Hurt’s portrayal of Rich in this Academy-Award–winning film—six Oscars in all, including Best Picture for 1966—was his breakout role as a young actor, as the BBC reports. And the movie provides great moral lessons as Hurt’s Richard Rich interacts with Thomas More, played by Paul Scofield in an Oscar-winning role.
Political ambitions
Rich has a background in education, but he desires a political post for the fame and power it could bring him. More realizes this and won’t recommend him when the Duke of Norfolk, early in the movie, cuts to the chase on More’s assessment of Rich for a place at Henry VIII’s royal court. But More still wants to help Rich and offers him a teaching post that includes a home and a servant.
It’s a defining scene that runs slightly less than three minutes. Rich is deflated, even though More tells him that he’d be “a fine teacher.

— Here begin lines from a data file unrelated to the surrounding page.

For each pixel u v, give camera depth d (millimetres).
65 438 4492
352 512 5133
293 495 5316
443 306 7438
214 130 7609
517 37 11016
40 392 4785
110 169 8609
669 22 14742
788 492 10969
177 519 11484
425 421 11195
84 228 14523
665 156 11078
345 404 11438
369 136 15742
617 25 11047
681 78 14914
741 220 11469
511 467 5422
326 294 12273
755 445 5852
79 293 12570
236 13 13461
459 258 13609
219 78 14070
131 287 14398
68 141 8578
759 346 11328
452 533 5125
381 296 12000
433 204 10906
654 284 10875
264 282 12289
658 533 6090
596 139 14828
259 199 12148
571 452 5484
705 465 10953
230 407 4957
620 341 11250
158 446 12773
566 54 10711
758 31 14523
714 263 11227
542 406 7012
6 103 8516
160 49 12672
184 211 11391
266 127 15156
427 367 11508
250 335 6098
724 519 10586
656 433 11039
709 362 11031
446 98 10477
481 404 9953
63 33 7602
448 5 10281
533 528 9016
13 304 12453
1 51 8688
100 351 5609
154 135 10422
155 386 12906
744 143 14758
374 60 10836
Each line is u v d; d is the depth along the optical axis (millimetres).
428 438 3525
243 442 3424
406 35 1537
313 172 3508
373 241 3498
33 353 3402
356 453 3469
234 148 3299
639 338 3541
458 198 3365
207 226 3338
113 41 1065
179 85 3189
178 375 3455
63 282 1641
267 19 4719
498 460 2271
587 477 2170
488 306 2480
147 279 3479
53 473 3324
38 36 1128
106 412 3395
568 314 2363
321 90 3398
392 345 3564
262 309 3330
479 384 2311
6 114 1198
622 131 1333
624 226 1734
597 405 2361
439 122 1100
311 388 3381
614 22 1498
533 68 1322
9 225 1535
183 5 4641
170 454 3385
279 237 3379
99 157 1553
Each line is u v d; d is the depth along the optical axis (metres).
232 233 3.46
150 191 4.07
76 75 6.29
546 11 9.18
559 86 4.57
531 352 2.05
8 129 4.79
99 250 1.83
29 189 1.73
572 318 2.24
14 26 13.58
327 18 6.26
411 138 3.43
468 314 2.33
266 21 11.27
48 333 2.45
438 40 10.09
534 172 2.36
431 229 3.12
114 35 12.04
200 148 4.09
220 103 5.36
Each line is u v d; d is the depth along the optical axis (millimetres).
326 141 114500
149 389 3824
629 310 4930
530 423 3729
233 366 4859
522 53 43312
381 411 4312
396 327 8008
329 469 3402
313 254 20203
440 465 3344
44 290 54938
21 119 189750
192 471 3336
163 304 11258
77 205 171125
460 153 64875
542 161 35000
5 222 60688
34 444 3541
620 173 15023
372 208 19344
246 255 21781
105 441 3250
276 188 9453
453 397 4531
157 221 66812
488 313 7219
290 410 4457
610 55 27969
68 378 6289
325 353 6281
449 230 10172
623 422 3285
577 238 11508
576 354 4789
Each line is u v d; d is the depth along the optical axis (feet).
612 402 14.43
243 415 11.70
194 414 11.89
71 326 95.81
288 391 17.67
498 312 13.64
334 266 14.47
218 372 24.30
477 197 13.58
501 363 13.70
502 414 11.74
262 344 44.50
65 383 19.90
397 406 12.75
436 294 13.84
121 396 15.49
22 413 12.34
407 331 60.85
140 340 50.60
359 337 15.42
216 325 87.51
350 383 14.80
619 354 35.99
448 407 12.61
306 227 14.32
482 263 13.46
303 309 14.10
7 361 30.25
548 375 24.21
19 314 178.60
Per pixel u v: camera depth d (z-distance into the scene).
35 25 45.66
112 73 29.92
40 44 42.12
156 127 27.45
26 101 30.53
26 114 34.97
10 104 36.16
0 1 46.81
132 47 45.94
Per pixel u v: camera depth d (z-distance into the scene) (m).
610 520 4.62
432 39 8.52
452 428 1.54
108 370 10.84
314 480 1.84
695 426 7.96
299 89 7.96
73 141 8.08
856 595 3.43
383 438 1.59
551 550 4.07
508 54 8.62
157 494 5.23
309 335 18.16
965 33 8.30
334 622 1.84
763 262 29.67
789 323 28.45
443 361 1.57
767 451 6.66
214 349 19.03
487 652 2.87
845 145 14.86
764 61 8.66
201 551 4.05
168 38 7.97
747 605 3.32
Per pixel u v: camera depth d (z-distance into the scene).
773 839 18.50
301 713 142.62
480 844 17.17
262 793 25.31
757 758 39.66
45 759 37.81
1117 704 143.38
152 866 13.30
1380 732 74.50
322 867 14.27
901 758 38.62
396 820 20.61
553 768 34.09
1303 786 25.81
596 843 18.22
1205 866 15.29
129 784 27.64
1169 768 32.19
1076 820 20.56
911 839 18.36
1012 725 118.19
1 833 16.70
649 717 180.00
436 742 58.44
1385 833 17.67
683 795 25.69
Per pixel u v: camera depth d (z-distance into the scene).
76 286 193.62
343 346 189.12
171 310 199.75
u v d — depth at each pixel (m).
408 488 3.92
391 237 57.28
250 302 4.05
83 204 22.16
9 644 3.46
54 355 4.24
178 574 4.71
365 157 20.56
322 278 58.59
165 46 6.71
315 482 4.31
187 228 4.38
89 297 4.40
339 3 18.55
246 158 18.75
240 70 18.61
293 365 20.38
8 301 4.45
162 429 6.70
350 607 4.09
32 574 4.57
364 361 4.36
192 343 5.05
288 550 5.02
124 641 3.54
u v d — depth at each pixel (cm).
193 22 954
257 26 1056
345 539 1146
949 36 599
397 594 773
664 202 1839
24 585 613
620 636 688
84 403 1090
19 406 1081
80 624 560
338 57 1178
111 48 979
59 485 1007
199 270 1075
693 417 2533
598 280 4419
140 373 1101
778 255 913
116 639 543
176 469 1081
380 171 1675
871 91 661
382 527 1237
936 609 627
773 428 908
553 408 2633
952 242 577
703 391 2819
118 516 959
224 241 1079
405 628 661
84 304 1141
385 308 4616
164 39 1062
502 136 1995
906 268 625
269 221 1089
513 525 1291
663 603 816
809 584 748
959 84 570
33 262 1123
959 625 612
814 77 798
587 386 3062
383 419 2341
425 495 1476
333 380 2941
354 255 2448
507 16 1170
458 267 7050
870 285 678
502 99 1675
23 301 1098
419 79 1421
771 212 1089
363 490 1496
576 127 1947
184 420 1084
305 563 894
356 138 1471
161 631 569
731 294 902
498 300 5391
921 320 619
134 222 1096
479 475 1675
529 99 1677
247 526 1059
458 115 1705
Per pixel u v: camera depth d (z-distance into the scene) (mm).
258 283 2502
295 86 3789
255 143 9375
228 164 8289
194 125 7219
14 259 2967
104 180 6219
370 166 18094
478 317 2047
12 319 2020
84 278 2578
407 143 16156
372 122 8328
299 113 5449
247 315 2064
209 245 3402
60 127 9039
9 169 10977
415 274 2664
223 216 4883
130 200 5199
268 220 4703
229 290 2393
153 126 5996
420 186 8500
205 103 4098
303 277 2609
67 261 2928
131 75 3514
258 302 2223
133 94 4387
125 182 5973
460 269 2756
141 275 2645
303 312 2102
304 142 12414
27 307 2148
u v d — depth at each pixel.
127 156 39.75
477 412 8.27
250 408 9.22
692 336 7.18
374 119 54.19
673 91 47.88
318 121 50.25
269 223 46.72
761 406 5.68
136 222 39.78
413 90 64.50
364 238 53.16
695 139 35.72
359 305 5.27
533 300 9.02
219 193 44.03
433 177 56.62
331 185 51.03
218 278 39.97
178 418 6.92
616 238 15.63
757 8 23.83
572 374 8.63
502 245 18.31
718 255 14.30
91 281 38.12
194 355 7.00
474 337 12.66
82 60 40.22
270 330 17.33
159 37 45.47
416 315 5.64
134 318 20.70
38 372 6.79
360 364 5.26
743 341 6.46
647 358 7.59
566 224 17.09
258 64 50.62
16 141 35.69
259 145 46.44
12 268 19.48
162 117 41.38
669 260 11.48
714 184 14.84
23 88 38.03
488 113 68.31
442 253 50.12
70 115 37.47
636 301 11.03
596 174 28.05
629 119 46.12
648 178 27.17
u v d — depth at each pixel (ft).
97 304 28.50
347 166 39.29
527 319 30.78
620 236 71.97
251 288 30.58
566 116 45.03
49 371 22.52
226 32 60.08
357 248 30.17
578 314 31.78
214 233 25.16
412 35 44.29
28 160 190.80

Perhaps a great one.”
“lf I was, who would know it?” Rich responds, betraying his insecurity and misguided ambition.
“You,” responds More. “Your pupils. Your friends. God. Not a bad public, that.”
More counsels Rich that “a man should go where he won’t be tempted,” but he can’t dissuade the young man. Yet Rich seeks to soothe his troubled conscience, as he wants the morally upright More to bless his designs, not the Machiavellian Cromwell, King Henry VIII’s “very able” and loyal henchman who has “promised he’ll do something” for Rich.
Rich gets his place at court as collector of revenues for York, but the price he pays is a high one: agreeing to collude with Cromwell and say that More took a bribe in serving as chancellor of England. That endeavor fails, but meanwhile Henry has broken with the pope, requiring his subjects to recognize him as “supreme head of the Church in England.” Why? The pope will not recognize the king’s invalid remarriage to Anne Boleyn following his divorce from Queen Catherine of Aragon, who could not provide him a royal heir (several of their sons were stillborn or died within a month after birth).
Lost innocence
Despite ascending to the royal court, Rich is downcast as he ponders the personal cost.
“It’s a bad sign when people are depressed by their own good fortune,” Cromwell says.
“I’m not depressed,” Rich says in another telling scene (7:30ff.).
“You look depressed,” Cromwell says.
“I was lamenting,” Rich responds. “I’ve lost my innocence.”
“Some time ago,” Cromwell says. “Have you only just noticed?”
Virtue breeds virtue and vice breeds vice. Indeed, Rich’s betrayal of More has been sometime in the making, a reminder to everyone to nip bad habits in the bud.
“There. That wasn’t too painful, was it?” Cromwell asks when Rich completes his embrace of grave moral evil.
“No,” Rich says.
“No,” Cromwell agrees. He then utters one of the film’s most profound lines: “And you’ll find it easier next time.”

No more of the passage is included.